The need for guards on ships became apparent on the night the 117th RM Brigade arrived in Kiel. Thirteen German destroyers returned to their home port. All the crews were armed and surly. The navy didn't regard itself as have been beaten. On another night twenty one ships arrived. Some were carrying German soldiers from the captured territories. The situation was rather tense for some weeks.
Part of the reason why the situation remained calm was the 6th Guards Tank Brigade, mounted in Churchill tanks on VE day they provided a show of force. An entire brigade paraded through Kiel.
The Guardsmen had been a bit down in their morale, because on the 29th of April they'd been moved out of their base at Altenmedingen; just as a US hospital arrived to set up shop with 200 nurses (Yes, BAOR veterans, the mythical bus load of nurses did exist!).
One night Lieutenant Robert Runcie (Who later became Archbishop of Canterbury), of the Scots Guards, was driving along a coast road near Kiel when he saw a U-boat at anchor in a bay. With no support he returned to his HQ and assembled a boarding party. Piling several men into a captured Volkswagen they raced back along the coast and found a small village. Here they prodded a pair of elderly local fishermen out of their beds and got them to launch their rowing boat with the Guardsmen on board.

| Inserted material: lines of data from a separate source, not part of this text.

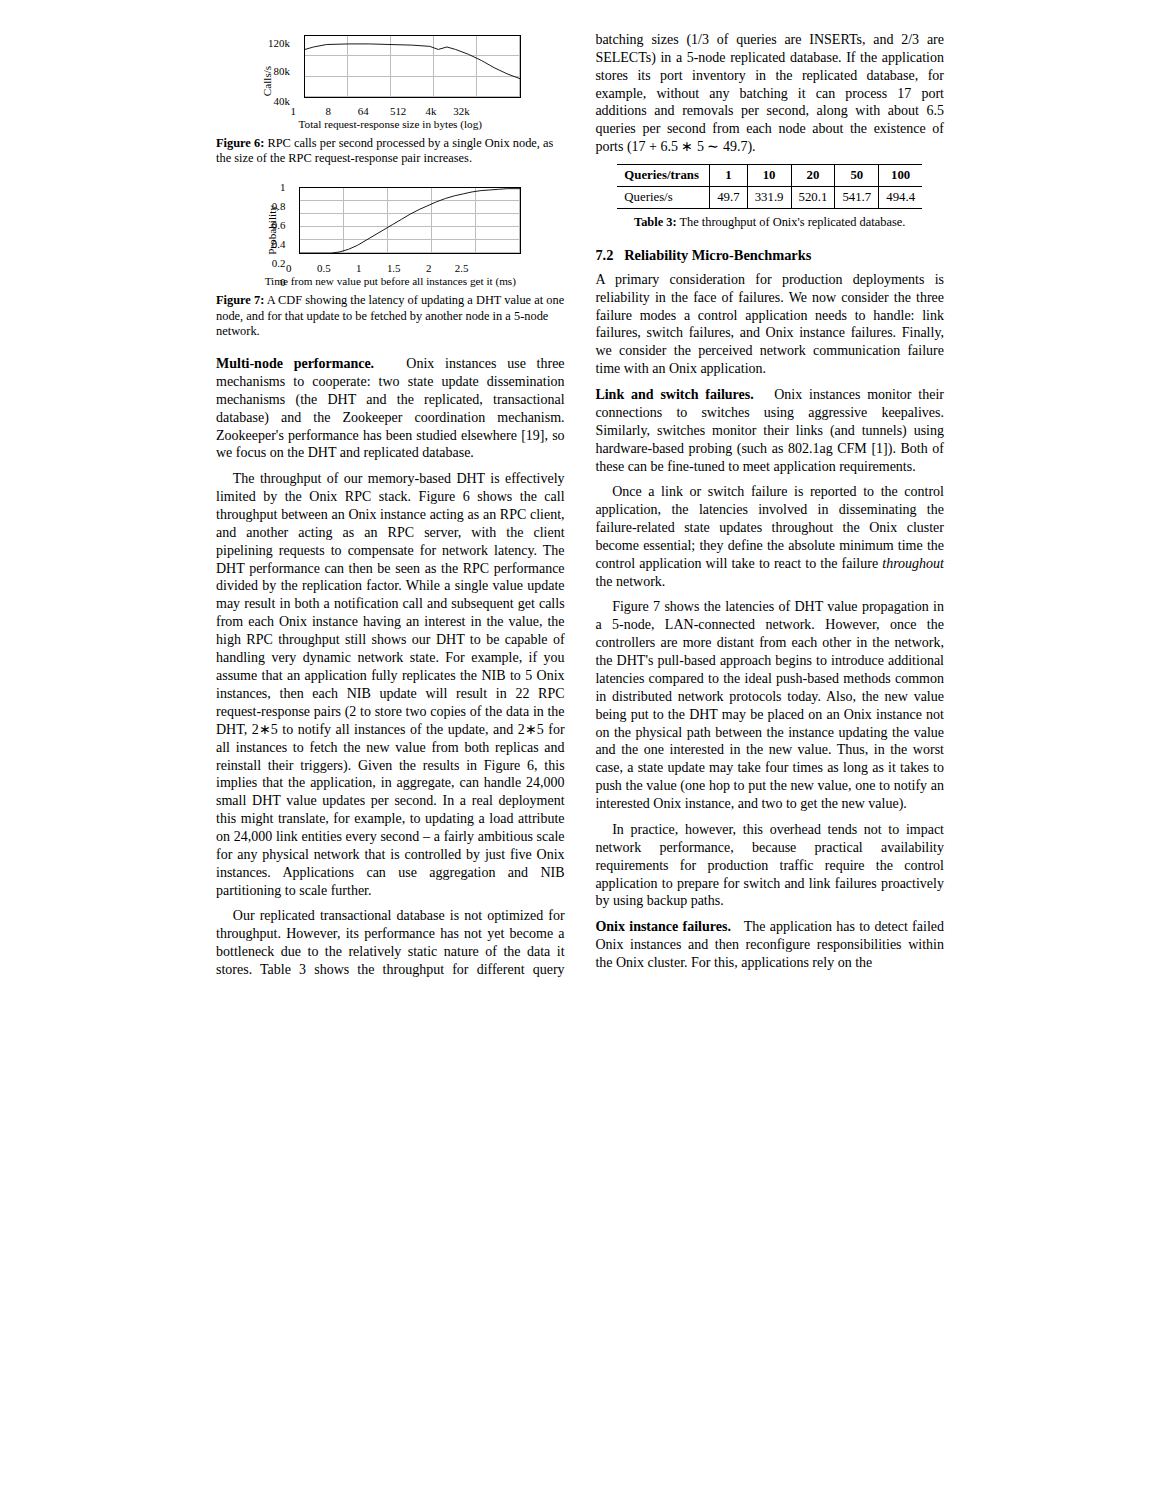Calls/s 120k 80k 40k
1 8 64 512 4k 32k Total request-response size in bytes (log)
Figure 6: RPC calls per second processed by a single Onix node, as the size of the RPC request-response pair increases.
Probability 1 0.8 0.6 0.4 0.2 0
0 0.5 1 1.5 2 2.5 Time from new value put before all instances get it (ms)
Figure 7: A CDF showing the latency of updating a DHT value at one node, and for that update to be fetched by another node in a 5-node network.
Multi-node performance. Onix instances use three mechanisms to cooperate: two state update dissemination mechanisms (the DHT and the replicated, transactional database) and the Zookeeper coordination mechanism. Zookeeper's performance has been studied elsewhere [19], so we focus on the DHT and replicated database.
The throughput of our memory-based DHT is effectively limited by the Onix RPC stack. Figure 6 shows the call throughput between an Onix instance acting as an RPC client, and another acting as an RPC server, with the client pipelining requests to compensate for network latency. The DHT performance can then be seen as the RPC performance divided by the replication factor. While a single value update may result in both a notification call and subsequent get calls from each Onix instance having an interest in the value, the high RPC throughput still shows our DHT to be capable of handling very dynamic network state. For example, if you assume that an application fully replicates the NIB to 5 Onix instances, then each NIB update will result in 22 RPC request-response pairs (2 to store two copies of the data in the DHT, 2∗5 to notify all instances of the update, and 2∗5 for all instances to fetch the new value from both replicas and reinstall their triggers). Given the results in Figure 6, this implies that the application, in aggregate, can handle 24,000 small DHT value updates per second. In a real deployment this might translate, for example, to updating a load attribute on 24,000 link entities every second – a fairly ambitious scale for any physical network that is controlled by just five Onix instances. Applications can use aggregation and NIB partitioning to scale further.
Our replicated transactional database is not optimized for throughput. However, its performance has not yet become a bottleneck due to the relatively static nature of the data it stores. Table 3 shows the throughput for different query batching sizes (1/3 of queries are INSERTs, and 2/3 are SELECTs) in a 5-node replicated database. If the application stores its port inventory in the replicated database, for example, without any batching it can process 17 port additions and removals per second, along with about 6.5 queries per second from each node about the existence of ports (17 + 6.5 ∗ 5 ∼ 49.7).
| Queries/trans | 1 | 10 | 20 | 50 | 100 |
| --- | --- | --- | --- | --- | --- |
| Queries/s | 49.7 | 331.9 | 520.1 | 541.7 | 494.4 |
Table 3: The throughput of Onix's replicated database.
7.2 Reliability Micro-Benchmarks
A primary consideration for production deployments is reliability in the face of failures. We now consider the three failure modes a control application needs to handle: link failures, switch failures, and Onix instance failures. Finally, we consider the perceived network communication failure time with an Onix application.
Link and switch failures. Onix instances monitor their connections to switches using aggressive keepalives. Similarly, switches monitor their links (and tunnels) using hardware-based probing (such as 802.1ag CFM [1]). Both of these can be fine-tuned to meet application requirements.
Once a link or switch failure is reported to the control application, the latencies involved in disseminating the failure-related state updates throughout the Onix cluster become essential; they define the absolute minimum time the control application will take to react to the failure throughout the network.
Figure 7 shows the latencies of DHT value propagation in a 5-node, LAN-connected network. However, once the controllers are more distant from each other in the network, the DHT's pull-based approach begins to introduce additional latencies compared to the ideal push-based methods common in distributed network protocols today. Also, the new value being put to the DHT may be placed on an Onix instance not on the physical path between the instance updating the value and the one interested in the new value. Thus, in the worst case, a state update may take four times as long as it takes to push the value (one hop to put the new value, one to notify an interested Onix instance, and two to get the new value).
In practice, however, this overhead tends not to impact network performance, because practical availability requirements for production traffic require the control application to prepare for switch and link failures proactively by using backup paths.
Onix instance failures. The application has to detect failed Onix instances and then reconfigure responsibilities within the Onix cluster. For this, applications rely on the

As they approached the U-boat the Germans spotted them coming. The Guardsmen prepared to leap aboard and seize it... however the first issue was the sides of the U-boat were too high and slippery with no ladder.
The issue was solved when the German sailors reached down and kindly offered a hand up. On board the Guardsmen met with a rather grumpy U-boat captain who demanded to know what the meaning of these antics were. After being told that his crew were to remain on board until arrangements could be made to transfer them to Kiel the German lightened up and gave the British a guided tour of the U-boat.
On the German side we have the 614th Schwere Panzerjäger also sundered to the British at Kiel. Their journey starts in April 1945, when the last four operational Elephant tank destroyers and about 70 men were formed into a scratch company to help defend against the Russians to the south of Berlin. To bolster the defences the nearby armour testing centre at Kummersdorf opened its warehouses and gave out every armoured vehicle that they could get combat ready. With this they formed the infamous Panzer Kompanie Kummersdorf, which initially contained the Maus, at least until it broke down in very short order.
To the 614th they loaned a single captured Russian tank, none other than a T-35. She was formerly tank number 715-62 of the 68th Tank Regiment. Like most of her sisters she broke down in 1941 near Lviv with a faulty gear box and ventilator. The Germans captured her and returned her to Kummersdorf where she remained until the Russians closed in, when she was handed over to the 614th.